Exercise: Exactly those lines that run from the one containing "a fartlek session, or just watch the" through the last line of the entries below should be printed, and no others.

====== Records for this exercise

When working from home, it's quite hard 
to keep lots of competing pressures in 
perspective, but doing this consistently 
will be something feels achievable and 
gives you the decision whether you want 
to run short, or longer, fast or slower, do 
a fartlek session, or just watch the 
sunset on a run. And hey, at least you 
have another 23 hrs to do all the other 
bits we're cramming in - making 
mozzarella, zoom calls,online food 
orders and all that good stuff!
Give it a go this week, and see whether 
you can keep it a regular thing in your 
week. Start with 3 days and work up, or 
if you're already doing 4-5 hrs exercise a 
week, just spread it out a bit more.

============

Task result:
a fartlek session, or just watch the 
sunset on a run. And hey, at least you 
have another 23 hrs to do all the other 
bits we're cramming in - making 
mozzarella, zoom calls,online food 
orders and all that good stuff!
Give it a go this week, and see whether 
you can keep it a regular thing in your 
week. Start with 3 days and work up, or 
if you're already doing 4-5 hrs exercise a 
week, just spread it out a bit more.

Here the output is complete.